* _PROBLEM REQUIREMENTS_
Restate the lines exactly, starting at the line that contains "int ff_connect(int s, const" and finishing with the final line of the records.

* _GIVEN DATA_
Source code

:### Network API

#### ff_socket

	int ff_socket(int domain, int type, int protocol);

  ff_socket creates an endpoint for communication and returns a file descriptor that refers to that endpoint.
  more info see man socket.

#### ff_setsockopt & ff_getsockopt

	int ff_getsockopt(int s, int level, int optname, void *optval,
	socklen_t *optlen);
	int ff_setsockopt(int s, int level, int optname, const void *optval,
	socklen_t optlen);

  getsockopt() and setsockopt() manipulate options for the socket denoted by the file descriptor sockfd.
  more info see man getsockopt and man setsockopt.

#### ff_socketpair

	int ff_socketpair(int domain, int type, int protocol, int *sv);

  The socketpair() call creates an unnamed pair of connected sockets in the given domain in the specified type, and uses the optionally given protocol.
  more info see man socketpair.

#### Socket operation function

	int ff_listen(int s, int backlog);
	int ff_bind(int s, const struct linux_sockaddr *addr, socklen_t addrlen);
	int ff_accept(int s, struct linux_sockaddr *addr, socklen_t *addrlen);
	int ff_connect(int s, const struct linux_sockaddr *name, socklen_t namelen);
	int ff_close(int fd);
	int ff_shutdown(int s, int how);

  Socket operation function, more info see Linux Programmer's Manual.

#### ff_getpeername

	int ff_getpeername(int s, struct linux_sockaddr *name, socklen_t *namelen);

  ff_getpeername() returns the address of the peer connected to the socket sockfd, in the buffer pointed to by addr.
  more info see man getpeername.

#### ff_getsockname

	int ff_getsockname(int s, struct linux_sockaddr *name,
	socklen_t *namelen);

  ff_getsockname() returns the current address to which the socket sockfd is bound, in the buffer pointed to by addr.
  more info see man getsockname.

* _THE COMPLETED TASK_
	int ff_connect(int s, const struct linux_sockaddr *name, socklen_t namelen);
	int ff_close(int fd);
	int ff_shutdown(int s, int how);

  Socket operation function, more info see Linux Programmer's Manual.

#### ff_getpeername

	int ff_getpeername(int s, struct linux_sockaddr *name, socklen_t *namelen);

  ff_getpeername() returns the address of the peer connected to the socket sockfd, in the buffer pointed to by addr.
  more info see man getpeername.

#### ff_getsockname

	int ff_getsockname(int s, struct linux_sockaddr *name,
	socklen_t *namelen);

  ff_getsockname() returns the current address to which the socket sockfd is bound, in the buffer pointed to by addr.
  more info see man getsockname.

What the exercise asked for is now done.